Yu predicts that hotel management will review and update security plans to address and prevent the risk of a shooting spree from reoccurring.
A priority, Yu says, will be increased awareness by employees—who have contact with guests, such as desk clerks, housekeeping staff, etc. – to be on the watch for suspicious or unusual behavior or objects. For example, 10 pieces of luggage were reportedly found at the shooter’s suite in the Mandalay Bay Resort – presumably used to carry weapons and rounds of ammunition.
Professionals speculate an X-ray machine could be used to screen luggage at hotel entrances, or guests could be required to walk through through metal detectors or be scanned by hand-held wands.
“I could see some hotels and motels changing their security to include a more in-depth check-in process,” adds Brad Duffy, a board member of the Baltimore-based National Council of Investigation and Security Services, Inc. “This may include criminal background screening for guests.”
“We may see hotels and motels that are within close distance to a large public event put added screening into place as well,” Duffy said.
There are drawbacks to some stepped-up security measures at hotels in the United States. These added measures may even deter some consumers from staying in these hotels/motels, Yu said.
“Guests will object to the physical search of their luggage and bags,” Yu said. “They would be more open for scanning machines to detect metal…. I don’t think hotels should hand search guest’s luggage. I also don’t think hotel employees are knowledgeable to recognize and handle banned items, except for highly trained security personnel. If they find … banned materials, then they need to report [that] to the police.”
Any attempt to regularly search guests’ rooms also causes concerns.
“This violates guest privacy,” Yu said. “Now the management needs to notify the guests if their belongings in the room have been examined or moved around when they are not in the room.”

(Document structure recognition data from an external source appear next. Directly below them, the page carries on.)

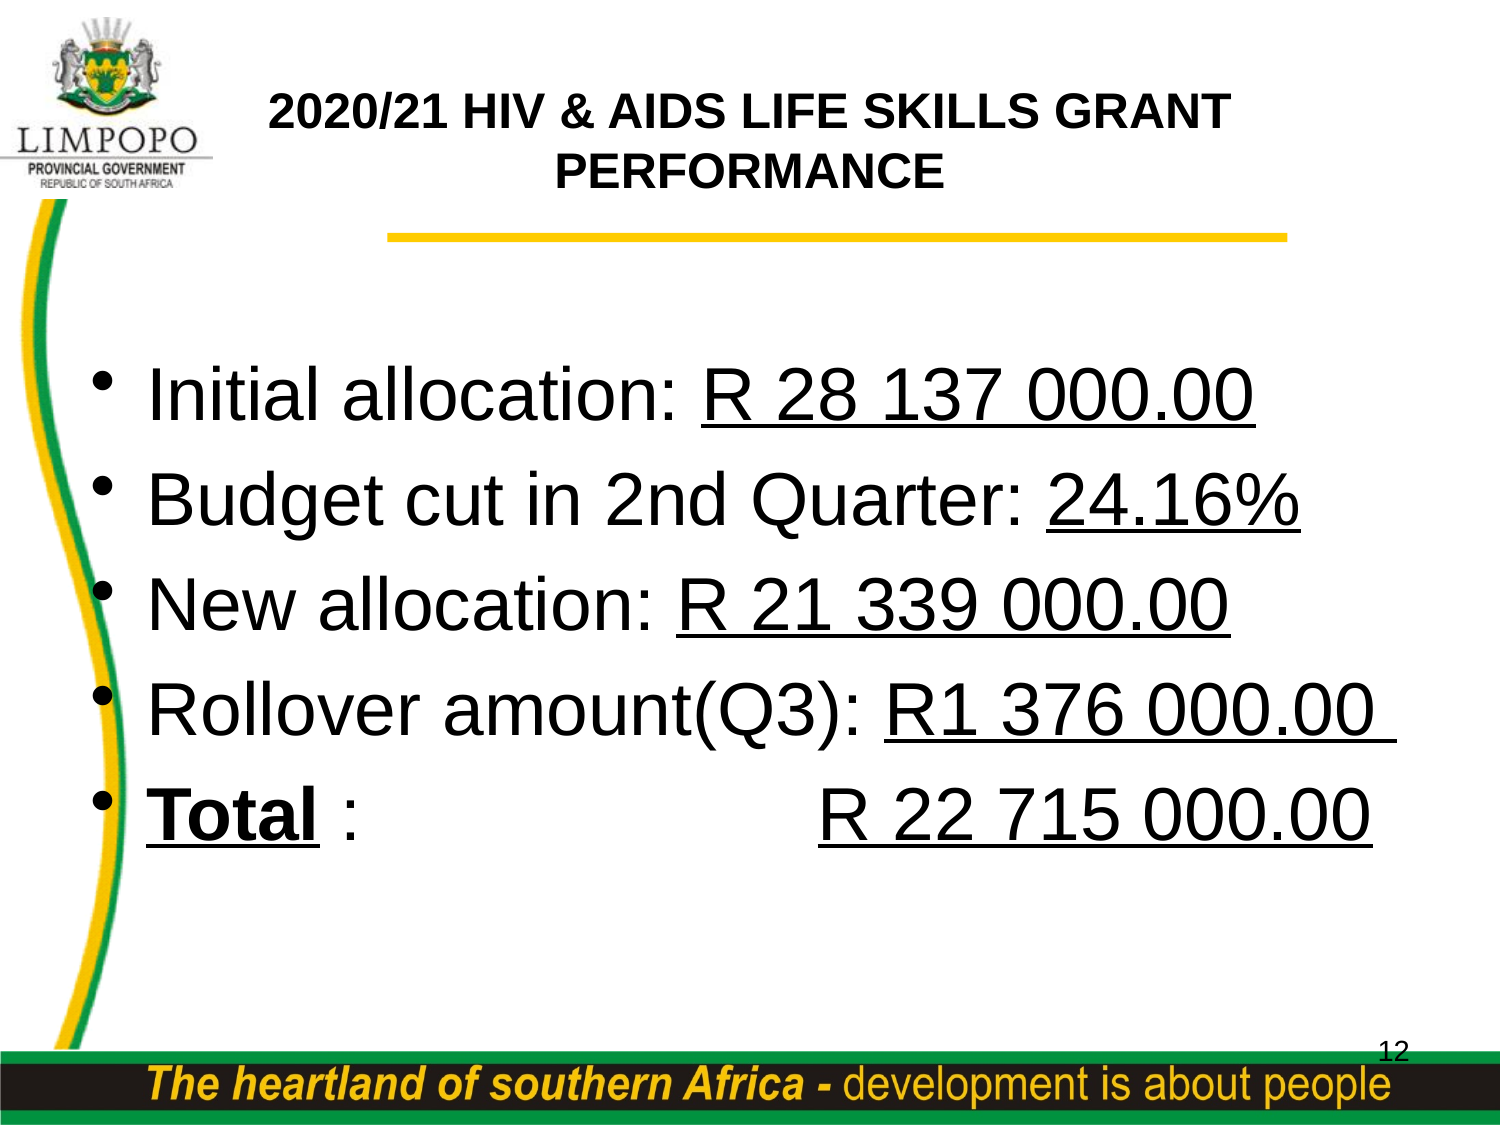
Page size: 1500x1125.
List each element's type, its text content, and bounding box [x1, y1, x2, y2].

picture [0, 17, 213, 188]
list Initial allocation: R 28 137 000.00 Budget cut in 2nd Quarter: 24.16% New allocation: R 21 339 000.00 Rollover amount(Q3): R1 376 000.00 Total : R 22 715 000.00 [75, 337, 1425, 1005]
picture [12, 199, 131, 1050]
picture [0, 1051, 1500, 1125]
title 2020/21 HIV & AIDS LIFE SKILLS GRANT PERFORMANCE [75, 45, 1425, 233]
slide_number 12 [1074, 1024, 1426, 1103]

Smaller hotels and motels may find such an initiative a financial burden, as well.
“The cost of machine purchases and maintenance, and added labor cost, would be [an] added burden to smaller motels/hotels,” Yu said.
Duffy warns it could lead to higher rates at motels/hotels, “and ultimately put some [hotels/motels] out of business.”

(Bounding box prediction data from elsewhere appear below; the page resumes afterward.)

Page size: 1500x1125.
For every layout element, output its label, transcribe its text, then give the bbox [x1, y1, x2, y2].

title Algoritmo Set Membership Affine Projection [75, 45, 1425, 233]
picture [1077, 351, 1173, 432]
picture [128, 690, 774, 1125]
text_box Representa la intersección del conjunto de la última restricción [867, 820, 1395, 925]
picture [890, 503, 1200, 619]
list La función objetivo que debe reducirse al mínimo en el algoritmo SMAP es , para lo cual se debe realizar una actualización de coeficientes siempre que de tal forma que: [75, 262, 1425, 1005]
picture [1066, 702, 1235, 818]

Moreover, Jeffrey Ian Ross, a professor of criminal justice at the University of Baltimore, said that hotels may undertake background checks on guests before they register for a room. Guests from outside the U.S. may be asked for their passports, as is done in Europe.
So guests do not grow impatient with any stepped-up security measures, which could lead to slower check-ins, hotel employees will need to explain to them that security measures “are for everyone’s security,” Ross said.
Guests also may tolerate security precautions that do not negatively impact their experience at the hotel. Few, for instance, complain about the widespread presence of security cameras currently found throughout hotels.
Yu also does not want more rigorous security requirements mandated by government officials. “Right now, I think the issue of increased security should be left to the owners, hotel companies and brands — to step up security measures by management,” Yu said.
In a statement released after the Las Vegas shooting, Katherine Lugar, president and CEO of the Washington, D.C.-based American Hotel & Lodging Association, said that, “as a business that is centered on serving the public, no issue is more important than safety and security.”
“Hotels have safety and security procedures in place that are regularly reviewed, tested and updated as are their emergency response procedures,” she added. “As we better understand the facts in the coming days, we will continue to work with law enforcement to evaluate these measures.”